▶ _DATA TO USE_
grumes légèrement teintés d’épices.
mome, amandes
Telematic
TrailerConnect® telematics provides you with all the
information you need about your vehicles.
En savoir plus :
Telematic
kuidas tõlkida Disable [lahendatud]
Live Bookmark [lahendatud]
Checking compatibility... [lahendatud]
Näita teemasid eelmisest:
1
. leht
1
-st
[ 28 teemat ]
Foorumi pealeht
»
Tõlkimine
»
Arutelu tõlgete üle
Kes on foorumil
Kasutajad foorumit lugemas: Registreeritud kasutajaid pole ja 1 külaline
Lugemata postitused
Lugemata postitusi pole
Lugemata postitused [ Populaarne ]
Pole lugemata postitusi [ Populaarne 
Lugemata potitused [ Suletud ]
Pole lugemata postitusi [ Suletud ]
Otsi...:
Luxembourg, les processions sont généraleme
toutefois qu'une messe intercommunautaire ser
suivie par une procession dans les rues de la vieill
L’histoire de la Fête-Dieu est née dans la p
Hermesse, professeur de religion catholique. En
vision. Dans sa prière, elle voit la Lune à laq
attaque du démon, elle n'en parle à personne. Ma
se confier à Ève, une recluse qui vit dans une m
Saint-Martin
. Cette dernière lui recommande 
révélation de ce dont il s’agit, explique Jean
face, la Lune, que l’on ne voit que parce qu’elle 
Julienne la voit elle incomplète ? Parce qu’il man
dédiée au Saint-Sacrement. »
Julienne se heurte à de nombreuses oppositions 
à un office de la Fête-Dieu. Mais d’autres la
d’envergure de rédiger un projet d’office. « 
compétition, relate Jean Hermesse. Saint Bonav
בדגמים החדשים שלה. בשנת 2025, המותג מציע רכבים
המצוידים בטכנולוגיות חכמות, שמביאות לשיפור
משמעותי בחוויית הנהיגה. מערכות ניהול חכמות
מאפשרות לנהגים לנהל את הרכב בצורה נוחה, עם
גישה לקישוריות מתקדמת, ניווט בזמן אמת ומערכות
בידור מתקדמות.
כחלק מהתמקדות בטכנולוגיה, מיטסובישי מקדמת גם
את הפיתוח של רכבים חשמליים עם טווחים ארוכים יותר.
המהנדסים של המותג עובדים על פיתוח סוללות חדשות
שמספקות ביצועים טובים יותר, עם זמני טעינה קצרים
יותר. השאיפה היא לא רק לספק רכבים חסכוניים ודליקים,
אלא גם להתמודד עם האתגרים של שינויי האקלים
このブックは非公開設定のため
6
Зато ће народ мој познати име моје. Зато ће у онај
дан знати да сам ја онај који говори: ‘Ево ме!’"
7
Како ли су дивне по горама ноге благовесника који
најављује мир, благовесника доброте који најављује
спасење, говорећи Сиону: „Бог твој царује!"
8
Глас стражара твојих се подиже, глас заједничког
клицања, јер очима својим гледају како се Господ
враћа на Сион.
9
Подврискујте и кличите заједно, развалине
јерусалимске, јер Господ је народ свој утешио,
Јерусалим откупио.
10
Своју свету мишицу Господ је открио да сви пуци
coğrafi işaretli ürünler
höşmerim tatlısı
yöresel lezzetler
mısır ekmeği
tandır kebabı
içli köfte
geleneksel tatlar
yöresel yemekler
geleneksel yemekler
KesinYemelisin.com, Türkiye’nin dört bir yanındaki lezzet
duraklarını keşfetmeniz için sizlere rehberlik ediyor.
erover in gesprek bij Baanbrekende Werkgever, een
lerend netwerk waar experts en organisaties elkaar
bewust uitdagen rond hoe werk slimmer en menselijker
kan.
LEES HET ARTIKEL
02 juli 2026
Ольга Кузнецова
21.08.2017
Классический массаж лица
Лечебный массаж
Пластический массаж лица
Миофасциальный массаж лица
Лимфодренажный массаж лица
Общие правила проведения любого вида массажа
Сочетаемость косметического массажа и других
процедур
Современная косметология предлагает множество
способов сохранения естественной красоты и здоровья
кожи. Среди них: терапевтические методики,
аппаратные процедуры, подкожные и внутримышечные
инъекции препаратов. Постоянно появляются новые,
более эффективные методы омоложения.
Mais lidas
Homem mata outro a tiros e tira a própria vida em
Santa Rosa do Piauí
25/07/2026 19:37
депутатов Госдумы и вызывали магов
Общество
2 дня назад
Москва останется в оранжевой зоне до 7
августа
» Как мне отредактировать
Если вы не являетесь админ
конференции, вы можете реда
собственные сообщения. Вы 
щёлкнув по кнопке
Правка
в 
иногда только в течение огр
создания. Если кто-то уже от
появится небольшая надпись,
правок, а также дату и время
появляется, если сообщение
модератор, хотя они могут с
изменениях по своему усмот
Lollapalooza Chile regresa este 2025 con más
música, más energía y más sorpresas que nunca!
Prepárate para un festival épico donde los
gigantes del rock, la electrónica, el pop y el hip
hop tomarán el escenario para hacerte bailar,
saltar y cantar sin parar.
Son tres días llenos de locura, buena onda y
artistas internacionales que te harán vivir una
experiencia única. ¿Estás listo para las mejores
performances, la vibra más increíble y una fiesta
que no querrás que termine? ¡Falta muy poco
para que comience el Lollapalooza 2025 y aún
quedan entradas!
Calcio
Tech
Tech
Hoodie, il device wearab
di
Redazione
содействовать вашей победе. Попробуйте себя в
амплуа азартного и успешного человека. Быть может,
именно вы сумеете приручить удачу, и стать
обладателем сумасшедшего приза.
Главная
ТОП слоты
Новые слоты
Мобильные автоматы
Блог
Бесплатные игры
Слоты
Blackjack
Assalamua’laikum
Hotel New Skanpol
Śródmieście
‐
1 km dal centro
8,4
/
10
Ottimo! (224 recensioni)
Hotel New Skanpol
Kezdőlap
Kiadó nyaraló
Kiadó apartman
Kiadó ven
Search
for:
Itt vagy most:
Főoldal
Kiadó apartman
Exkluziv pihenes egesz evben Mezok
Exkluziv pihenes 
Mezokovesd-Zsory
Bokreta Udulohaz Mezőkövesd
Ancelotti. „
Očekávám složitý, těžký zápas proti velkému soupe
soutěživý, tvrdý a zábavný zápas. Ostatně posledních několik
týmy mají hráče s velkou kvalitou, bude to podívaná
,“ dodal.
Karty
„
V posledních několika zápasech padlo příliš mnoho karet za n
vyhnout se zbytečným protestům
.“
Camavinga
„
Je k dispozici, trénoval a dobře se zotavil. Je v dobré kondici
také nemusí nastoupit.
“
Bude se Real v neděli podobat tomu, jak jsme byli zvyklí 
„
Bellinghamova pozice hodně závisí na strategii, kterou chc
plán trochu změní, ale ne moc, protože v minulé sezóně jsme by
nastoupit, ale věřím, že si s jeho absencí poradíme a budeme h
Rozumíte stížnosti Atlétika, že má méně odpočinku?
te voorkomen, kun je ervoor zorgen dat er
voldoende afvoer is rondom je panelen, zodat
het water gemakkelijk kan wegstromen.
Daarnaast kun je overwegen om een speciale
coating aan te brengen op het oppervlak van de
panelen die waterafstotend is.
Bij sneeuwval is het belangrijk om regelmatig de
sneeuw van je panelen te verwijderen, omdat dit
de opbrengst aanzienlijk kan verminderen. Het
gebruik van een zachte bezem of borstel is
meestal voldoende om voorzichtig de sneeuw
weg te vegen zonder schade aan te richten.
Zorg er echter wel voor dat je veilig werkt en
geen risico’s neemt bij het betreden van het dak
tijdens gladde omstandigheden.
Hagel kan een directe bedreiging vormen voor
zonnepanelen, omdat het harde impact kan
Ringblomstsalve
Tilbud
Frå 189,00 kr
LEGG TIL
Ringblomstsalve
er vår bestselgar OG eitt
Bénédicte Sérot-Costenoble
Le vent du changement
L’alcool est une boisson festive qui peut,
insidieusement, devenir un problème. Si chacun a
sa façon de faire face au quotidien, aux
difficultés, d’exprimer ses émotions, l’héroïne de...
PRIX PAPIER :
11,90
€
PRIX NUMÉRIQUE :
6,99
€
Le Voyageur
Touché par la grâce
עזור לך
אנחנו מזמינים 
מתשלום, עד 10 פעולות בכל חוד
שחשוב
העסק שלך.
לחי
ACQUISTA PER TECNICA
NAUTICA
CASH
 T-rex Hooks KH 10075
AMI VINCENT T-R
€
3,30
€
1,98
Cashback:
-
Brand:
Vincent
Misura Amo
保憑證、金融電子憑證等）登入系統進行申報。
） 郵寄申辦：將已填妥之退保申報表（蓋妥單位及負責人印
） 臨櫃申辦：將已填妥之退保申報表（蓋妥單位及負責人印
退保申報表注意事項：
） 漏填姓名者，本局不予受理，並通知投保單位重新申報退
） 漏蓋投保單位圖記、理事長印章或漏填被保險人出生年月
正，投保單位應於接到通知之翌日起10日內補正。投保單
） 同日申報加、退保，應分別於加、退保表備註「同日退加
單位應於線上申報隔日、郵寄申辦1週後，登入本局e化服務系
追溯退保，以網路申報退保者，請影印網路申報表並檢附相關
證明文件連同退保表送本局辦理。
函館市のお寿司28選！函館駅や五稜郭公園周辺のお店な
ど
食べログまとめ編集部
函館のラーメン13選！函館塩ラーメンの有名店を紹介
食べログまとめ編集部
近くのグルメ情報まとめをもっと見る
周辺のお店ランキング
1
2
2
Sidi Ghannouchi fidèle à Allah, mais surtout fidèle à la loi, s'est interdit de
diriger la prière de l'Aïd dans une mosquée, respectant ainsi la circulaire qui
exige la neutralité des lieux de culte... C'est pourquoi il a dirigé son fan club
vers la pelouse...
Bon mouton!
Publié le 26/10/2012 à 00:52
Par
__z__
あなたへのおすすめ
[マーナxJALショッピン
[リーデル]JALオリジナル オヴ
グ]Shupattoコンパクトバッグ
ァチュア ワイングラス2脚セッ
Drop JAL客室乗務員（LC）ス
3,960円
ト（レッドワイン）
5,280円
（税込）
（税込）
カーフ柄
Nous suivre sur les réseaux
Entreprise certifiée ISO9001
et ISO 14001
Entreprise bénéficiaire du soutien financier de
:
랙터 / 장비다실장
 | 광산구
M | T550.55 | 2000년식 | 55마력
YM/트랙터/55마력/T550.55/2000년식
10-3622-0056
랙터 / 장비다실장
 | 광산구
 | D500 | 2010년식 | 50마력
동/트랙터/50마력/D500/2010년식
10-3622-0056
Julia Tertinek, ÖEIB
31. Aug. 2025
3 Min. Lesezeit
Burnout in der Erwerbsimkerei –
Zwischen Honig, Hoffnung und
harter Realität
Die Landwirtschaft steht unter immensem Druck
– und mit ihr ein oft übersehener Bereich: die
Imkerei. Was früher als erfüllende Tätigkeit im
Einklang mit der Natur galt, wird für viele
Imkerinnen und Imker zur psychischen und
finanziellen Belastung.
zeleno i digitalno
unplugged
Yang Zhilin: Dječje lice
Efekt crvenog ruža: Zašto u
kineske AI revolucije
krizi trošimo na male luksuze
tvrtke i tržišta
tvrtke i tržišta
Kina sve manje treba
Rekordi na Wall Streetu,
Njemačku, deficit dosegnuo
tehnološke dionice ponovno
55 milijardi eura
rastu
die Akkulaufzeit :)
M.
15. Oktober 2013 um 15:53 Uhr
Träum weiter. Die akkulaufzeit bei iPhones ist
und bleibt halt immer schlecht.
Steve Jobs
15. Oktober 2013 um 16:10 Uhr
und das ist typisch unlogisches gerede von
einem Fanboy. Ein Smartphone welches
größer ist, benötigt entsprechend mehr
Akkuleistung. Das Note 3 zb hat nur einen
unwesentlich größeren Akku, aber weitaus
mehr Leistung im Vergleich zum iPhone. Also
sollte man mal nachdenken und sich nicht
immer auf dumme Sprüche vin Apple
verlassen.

▶ _TASK GOAL_
All lines above from the one holding "YM/트랙터/55마력/T550.55/2000년식" to the one holding "finanziellen Belastung.", inclusive, are to be copied exactly; no other line is wanted.

▶ _RESULT OF THIS TASK_
YM/트랙터/55마력/T550.55/2000년식
10-3622-0056
랙터 / 장비다실장
 | 광산구
 | D500 | 2010년식 | 50마력
동/트랙터/50마력/D500/2010년식
10-3622-0056
Julia Tertinek, ÖEIB
31. Aug. 2025
3 Min. Lesezeit
Burnout in der Erwerbsimkerei –
Zwischen Honig, Hoffnung und
harter Realität
Die Landwirtschaft steht unter immensem Druck
– und mit ihr ein oft übersehener Bereich: die
Imkerei. Was früher als erfüllende Tätigkeit im
Einklang mit der Natur galt, wird für viele
Imkerinnen und Imker zur psychischen und
finanziellen Belastung.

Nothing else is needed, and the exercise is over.